Task statement: Transcribe every listing below verbatim, preserving each character, tag, and line break.

Segment Start: Extracted records

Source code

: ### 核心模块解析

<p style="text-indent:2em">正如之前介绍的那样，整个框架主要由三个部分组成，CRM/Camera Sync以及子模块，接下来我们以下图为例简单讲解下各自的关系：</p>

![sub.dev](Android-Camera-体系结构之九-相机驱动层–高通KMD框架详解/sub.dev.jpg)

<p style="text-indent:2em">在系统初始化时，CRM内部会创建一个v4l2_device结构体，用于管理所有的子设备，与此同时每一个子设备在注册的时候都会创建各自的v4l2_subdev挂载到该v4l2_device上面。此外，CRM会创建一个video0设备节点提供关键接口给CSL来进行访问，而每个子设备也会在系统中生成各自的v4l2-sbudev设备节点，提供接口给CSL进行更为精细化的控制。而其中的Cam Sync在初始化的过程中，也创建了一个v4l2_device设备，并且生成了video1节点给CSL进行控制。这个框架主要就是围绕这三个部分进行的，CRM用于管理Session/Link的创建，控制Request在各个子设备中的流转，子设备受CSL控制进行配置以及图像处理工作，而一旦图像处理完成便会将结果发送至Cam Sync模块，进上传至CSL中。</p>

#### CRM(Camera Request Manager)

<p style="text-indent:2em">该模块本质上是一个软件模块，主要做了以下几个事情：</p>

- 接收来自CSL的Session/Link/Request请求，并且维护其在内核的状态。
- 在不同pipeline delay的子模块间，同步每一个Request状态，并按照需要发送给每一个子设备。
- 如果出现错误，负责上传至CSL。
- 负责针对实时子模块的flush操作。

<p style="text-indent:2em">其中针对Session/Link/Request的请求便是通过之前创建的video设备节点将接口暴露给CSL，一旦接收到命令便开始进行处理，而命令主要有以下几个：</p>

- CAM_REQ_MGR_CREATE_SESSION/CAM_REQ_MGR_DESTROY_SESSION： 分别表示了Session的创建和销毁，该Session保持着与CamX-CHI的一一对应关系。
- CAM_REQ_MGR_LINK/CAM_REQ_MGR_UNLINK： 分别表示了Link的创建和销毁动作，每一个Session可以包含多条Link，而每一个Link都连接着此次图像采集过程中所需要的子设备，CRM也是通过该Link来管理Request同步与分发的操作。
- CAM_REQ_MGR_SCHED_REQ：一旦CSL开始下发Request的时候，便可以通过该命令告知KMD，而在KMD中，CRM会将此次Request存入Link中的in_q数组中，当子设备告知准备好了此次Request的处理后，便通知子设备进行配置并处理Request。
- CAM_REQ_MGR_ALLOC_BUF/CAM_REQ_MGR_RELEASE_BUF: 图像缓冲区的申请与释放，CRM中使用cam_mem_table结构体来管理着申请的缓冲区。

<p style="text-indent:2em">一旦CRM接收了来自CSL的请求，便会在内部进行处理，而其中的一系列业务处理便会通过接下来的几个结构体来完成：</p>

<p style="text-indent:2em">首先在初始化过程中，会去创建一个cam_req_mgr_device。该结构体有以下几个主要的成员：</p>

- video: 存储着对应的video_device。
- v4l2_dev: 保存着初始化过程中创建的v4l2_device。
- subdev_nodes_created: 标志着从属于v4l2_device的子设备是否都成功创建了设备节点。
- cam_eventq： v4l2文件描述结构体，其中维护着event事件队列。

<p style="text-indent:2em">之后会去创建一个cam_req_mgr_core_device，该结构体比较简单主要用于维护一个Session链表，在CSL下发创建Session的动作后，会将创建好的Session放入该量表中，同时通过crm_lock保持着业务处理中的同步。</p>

Segment End: Extracted records

Answer for the task:
Source code

: ### 核心模块解析

<p style="text-indent:2em">正如之前介绍的那样，整个框架主要由三个部分组成，CRM/Camera Sync以及子模块，接下来我们以下图为例简单讲解下各自的关系：</p>

![sub.dev](Android-Camera-体系结构之九-相机驱动层–高通KMD框架详解/sub.dev.jpg)

<p style="text-indent:2em">在系统初始化时，CRM内部会创建一个v4l2_device结构体，用于管理所有的子设备，与此同时每一个子设备在注册的时候都会创建各自的v4l2_subdev挂载到该v4l2_device上面。此外，CRM会创建一个video0设备节点提供关键接口给CSL来进行访问，而每个子设备也会在系统中生成各自的v4l2-sbudev设备节点，提供接口给CSL进行更为精细化的控制。而其中的Cam Sync在初始化的过程中，也创建了一个v4l2_device设备，并且生成了video1节点给CSL进行控制。这个框架主要就是围绕这三个部分进行的，CRM用于管理Session/Link的创建，控制Request在各个子设备中的流转，子设备受CSL控制进行配置以及图像处理工作，而一旦图像处理完成便会将结果发送至Cam Sync模块，进上传至CSL中。</p>

#### CRM(Camera Request Manager)

<p style="text-indent:2em">该模块本质上是一个软件模块，主要做了以下几个事情：</p>

- 接收来自CSL的Session/Link/Request请求，并且维护其在内核的状态。
- 在不同pipeline delay的子模块间，同步每一个Request状态，并按照需要发送给每一个子设备。
- 如果出现错误，负责上传至CSL。
- 负责针对实时子模块的flush操作。

<p style="text-indent:2em">其中针对Session/Link/Request的请求便是通过之前创建的video设备节点将接口暴露给CSL，一旦接收到命令便开始进行处理，而命令主要有以下几个：</p>

- CAM_REQ_MGR_CREATE_SESSION/CAM_REQ_MGR_DESTROY_SESSION： 分别表示了Session的创建和销毁，该Session保持着与CamX-CHI的一一对应关系。
- CAM_REQ_MGR_LINK/CAM_REQ_MGR_UNLINK： 分别表示了Link的创建和销毁动作，每一个Session可以包含多条Link，而每一个Link都连接着此次图像采集过程中所需要的子设备，CRM也是通过该Link来管理Request同步与分发的操作。
- CAM_REQ_MGR_SCHED_REQ：一旦CSL开始下发Request的时候，便可以通过该命令告知KMD，而在KMD中，CRM会将此次Request存入Link中的in_q数组中，当子设备告知准备好了此次Request的处理后，便通知子设备进行配置并处理Request。
- CAM_REQ_MGR_ALLOC_BUF/CAM_REQ_MGR_RELEASE_BUF: 图像缓冲区的申请与释放，CRM中使用cam_mem_table结构体来管理着申请的缓冲区。

<p style="text-indent:2em">一旦CRM接收了来自CSL的请求，便会在内部进行处理，而其中的一系列业务处理便会通过接下来的几个结构体来完成：</p>

<p style="text-indent:2em">首先在初始化过程中，会去创建一个cam_req_mgr_device。该结构体有以下几个主要的成员：</p>

- video: 存储着对应的video_device。
- v4l2_dev: 保存着初始化过程中创建的v4l2_device。
- subdev_nodes_created: 标志着从属于v4l2_device的子设备是否都成功创建了设备节点。
- cam_eventq： v4l2文件描述结构体，其中维护着event事件队列。

<p style="text-indent:2em">之后会去创建一个cam_req_mgr_core_device，该结构体比较简单主要用于维护一个Session链表，在CSL下发创建Session的动作后，会将创建好的Session放入该量表中，同时通过crm_lock保持着业务处理中的同步。</p>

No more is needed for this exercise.